Directive - Convert every line of the material below into a JSON list of strings, one string per line, skipping any blank lines. Leave out the picture markers.

Extracted records -
-- Opening Marker --

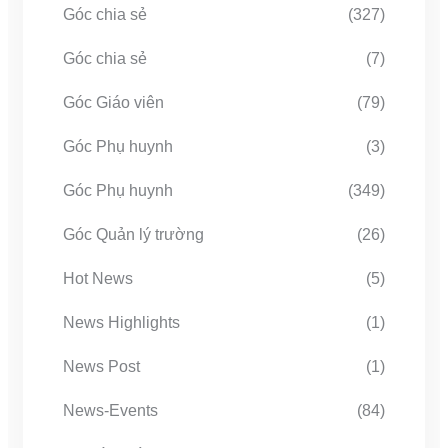
Góc chia sẻ
(327)
Góc chia sẻ
(7)
Góc Giáo viên
(79)
Góc Phụ huynh
(3)
Góc Phụ huynh
(349)
Góc Quản lý trường
(26)
Hot News
(5)
News Highlights
(1)
News Post
(1)
News-Events
(84)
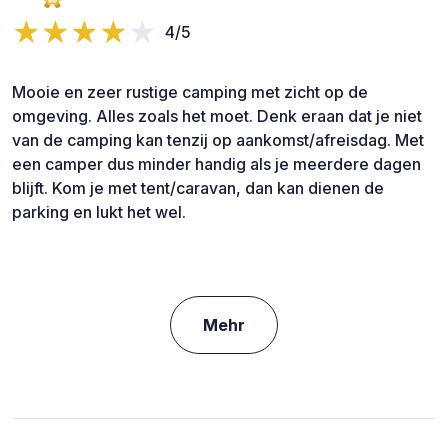
4/5
Mooie en zeer rustige camping met zicht op de
omgeving. Alles zoals het moet. Denk eraan dat je niet
van de camping kan tenzij op aankomst/afreisdag. Met
een camper dus minder handig als je meerdere dagen
blijft. Kom je met tent/caravan, dan kan dienen de
parking en lukt het wel.
Mehr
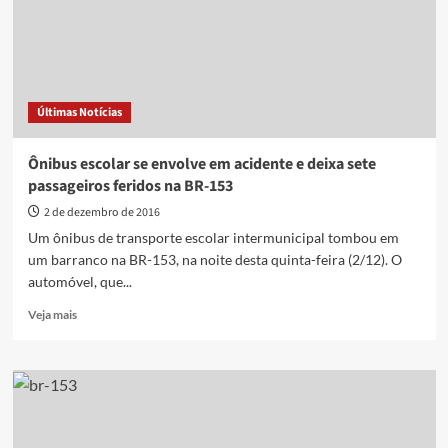
de
entrada
da
BR-
153
no
Últimas Notícias
Parque
da
Jaiara/
Ônibus escolar se envolve em acidente e deixa sete
Residencial
passageiros feridos na BR-153
Verona
2 de dezembro de 2016
Um ônibus de transporte escolar intermunicipal tombou em
um barranco na BR-153, na noite desta quinta-feira (2/12). O
automóvel, que...
Read
Veja mais
more
about
Ônibus
escolar
se
envolve
em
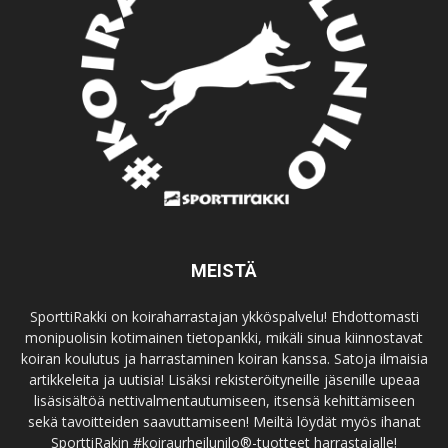
MEISTÄ
SporttiRakki on koiraharrastajan ykköspalvelu! Ehdottomasti
monipuolisin kotimainen tietopankki, mikäli sinua kiinnostavat
koiran koulutus ja harrastaminen koiran kanssa. Satoja ilmaisia
artikkeleita ja uutisia! Lisäksi rekisteröityneille jäsenille upeaa
lisäsisältöä nettivalmentautumiseen, itsensä kehittämiseen
sekä tavoitteiden saavuttamiseen! Meiltä löydät myös ihanat
SporttiRakin #koiraurheilunilo®-tuotteet harrastajalle!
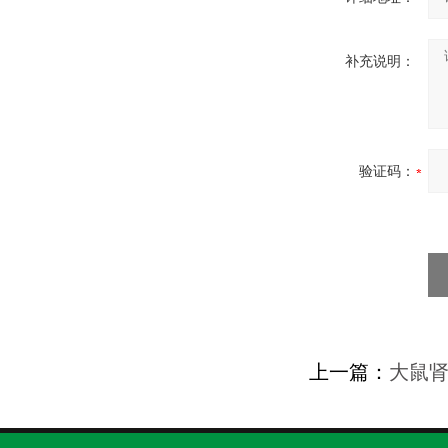
补充说明：
验证码：
上一篇：
大鼠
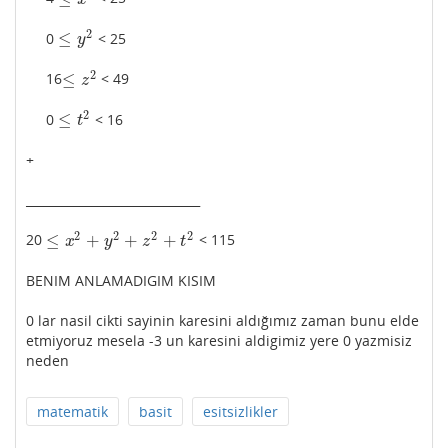
2
≤
0
< 25
≤
y
2
y
2
≤
16
< 49
≤
z
2
z
2
≤
0
< 16
≤
t
2
t
+
_____________________________
2
2
2
2
≤
+
+
+
20
< 115
≤
x
2
+
y
2
+
z
2
+
t
2
x
y
z
t
BENIM ANLAMADIGIM KISIM
0 lar nasil cikti sayinin karesini aldığımız zaman bunu elde
etmiyoruz mesela -3 un karesini aldigimiz yere 0 yazmisiz
neden
matematik
basit
esitsizlikler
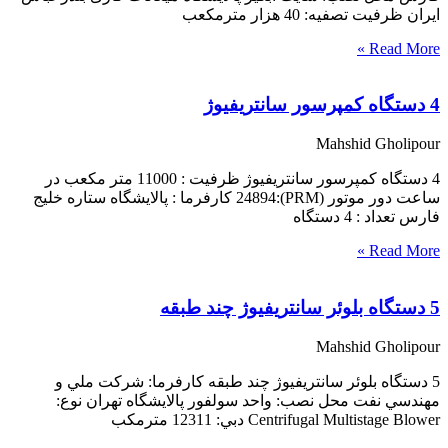
ایران ظرفیت تصفیه: 40 هزار مترمکعب
Read More »
4 دستگاه کمپرسور سانتریفیوژ
Mahshid Gholipour
4 دستگاه کمپرسور سانتریفیوژ ظرفیت : 11000 متر مکعب در
ساعت دور موتور (PRM):24894 کارفرما : پالایشگاه ستاره خلیج
فارس تعداد : 4 دستگاه
Read More »
5 دستگاه بلوئر سانتریفیوژ چند طبقه
Mahshid Gholipour
5 دستگاه بلوئر سانتريفيوژ چند طبقه كارفرما: شركت ملي و
مهندسي نفت محل نصب: واحد سولفور پالايشگاه تهران نوع:
Centrifugal Multistage Blower دبي: 12311 مترمكب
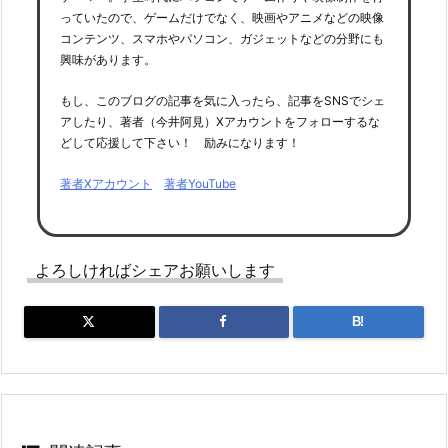
っていたので、ゲームだけでなく、映画やアニメなどの映像
コンテンツ、スマホやパソコン、ガジェットなどの分野にも
興味があります。
もし、このブログの記事を気に入ったら、記事をSNSでシェ
アしたり、著者（今井阿見）Xアカウントをフォローするな
どして応援して下さい！ 励みになります！
著者Xアカウント
著者YouTube
よろしければシェアお願いします
B!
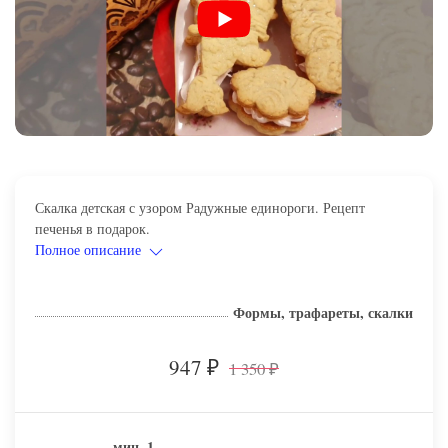
Скалка детская с узором Радужные единороги. Рецепт
печенья в подарок.
Полное описание
Формы, трафареты, скалки
947
1 350
₽
₽
мин.
1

-- Closing Marker --

Solution for this problem -
[
  "Góc chia sẻ",
  "(327)",
  "Góc chia sẻ",
  "(7)",
  "Góc Giáo viên",
  "(79)",
  "Góc Phụ huynh",
  "(3)",
  "Góc Phụ huynh",
  "(349)",
  "Góc Quản lý trường",
  "(26)",
  "Hot News",
  "(5)",
  "News Highlights",
  "(1)",
  "News Post",
  "(1)",
  "News-Events",
  "(84)",
  "4/5",
  "Mooie en zeer rustige camping met zicht op de",
  "omgeving. Alles zoals het moet. Denk eraan dat je niet",
  "van de camping kan tenzij op aankomst/afreisdag. Met",
  "een camper dus minder handig als je meerdere dagen",
  "blijft. Kom je met tent/caravan, dan kan dienen de",
  "parking en lukt het wel.",
  "Mehr",
  "de",
  "entrada",
  "da",
  "BR-",
  "153",
  "no",
  "Últimas Notícias",
  "Parque",
  "da",
  "Jaiara/",
  "Ônibus escolar se envolve em acidente e deixa sete",
  "Residencial",
  "passageiros feridos na BR-153",
  "Verona",
  "2 de dezembro de 2016",
  "Um ônibus de transporte escolar intermunicipal tombou em",
  "um barranco na BR-153, na noite desta quinta-feira (2/12). O",
  "automóvel, que...",
  "Read",
  "Veja mais",
  "more",
  "about",
  "Ônibus",
  "escolar",
  "se",
  "envolve",
  "em",
  "MEISTÄ",
  "SporttiRakki on koiraharrastajan ykköspalvelu! Ehdottomasti",
  "monipuolisin kotimainen tietopankki, mikäli sinua kiinnostavat",
  "koiran koulutus ja harrastaminen koiran kanssa. Satoja ilmaisia",
  "artikkeleita ja uutisia! Lisäksi rekisteröityneille jäsenille upeaa",
  "lisäsisältöä nettivalmentautumiseen, itsensä kehittämiseen",
  "sekä tavoitteiden saavuttamiseen! Meiltä löydät myös ihanat",
  "SporttiRakin #koiraurheilunilo®-tuotteet harrastajalle!",
  "补充说明：",
  "验证码：",
  "上一篇：",
  "大鼠",
  "2",
  "≤",
  "0",
  "< 25",
  "≤",
  "y",
  "2",
  "y",
  "2",
  "≤",
  "16",
  "< 49",
  "≤",
  "z",
  "2",
  "z",
  "2",
  "≤",
  "0",
  "< 16",
  "≤",
  "t",
  "2",
  "t",
  "+",
  "_____________________________",
  "2",
  "2",
  "2",
  "2",
  "≤",
  "+",
  "+",
  "+",
  "20",
  "< 115",
  "≤",
  "x",
  "2",
  "+",
  "y",
  "2",
  "+",
  "z",
  "2",
  "+",
  "t",
  "2",
  "x",
  "y",
  "z",
  "t",
  "BENIM ANLAMADIGIM KISIM",
  "0 lar nasil cikti sayinin karesini aldığımız zaman bunu elde",
  "etmiyoruz mesela -3 un karesini aldigimiz yere 0 yazmisiz",
  "neden",
  "matematik",
  "basit",
  "esitsizlikler",
  "ایران ظرفیت تصفیه: 40 هزار مترمکعب",
  "Read More »",
  "4 دستگاه کمپرسور سانتریفیوژ",
  "Mahshid Gholipour",
  "4 دستگاه کمپرسور سانتریفیوژ ظرفیت : 11000 متر مکعب در",
  "ساعت دور موتور (PRM):24894 کارفرما : پالایشگاه ستاره خلیج",
  "فارس تعداد : 4 دستگاه",
  "Read More »",
  "5 دستگاه بلوئر سانتریفیوژ چند طبقه",
  "Mahshid Gholipour",
  "5 دستگاه بلوئر سانتريفيوژ چند طبقه كارفرما: شركت ملي و",
  "مهندسي نفت محل نصب: واحد سولفور پالايشگاه تهران نوع:",
  "Centrifugal Multistage Blower دبي: 12311 مترمكب",
  "っていたので、ゲームだけでなく、映画やアニメなどの映像",
  "コンテンツ、スマホやパソコン、ガジェットなどの分野にも",
  "興味があります。",
  "もし、このブログの記事を気に入ったら、記事をSNSでシェ",
  "アしたり、著者（今井阿見）Xアカウントをフォローするな",
  "どして応援して下さい！ 励みになります！",
  "著者Xアカウント",
  "著者YouTube",
  "よろしければシェアお願いします",
  "B!",
  "Скалка детская с узором Радужные единороги. Рецепт",
  "печенья в подарок.",
  "Полное описание",
  "Формы, трафареты, скалки",
  "947",
  "1 350",
  "₽",
  "₽",
  "мин.",
  "1"
]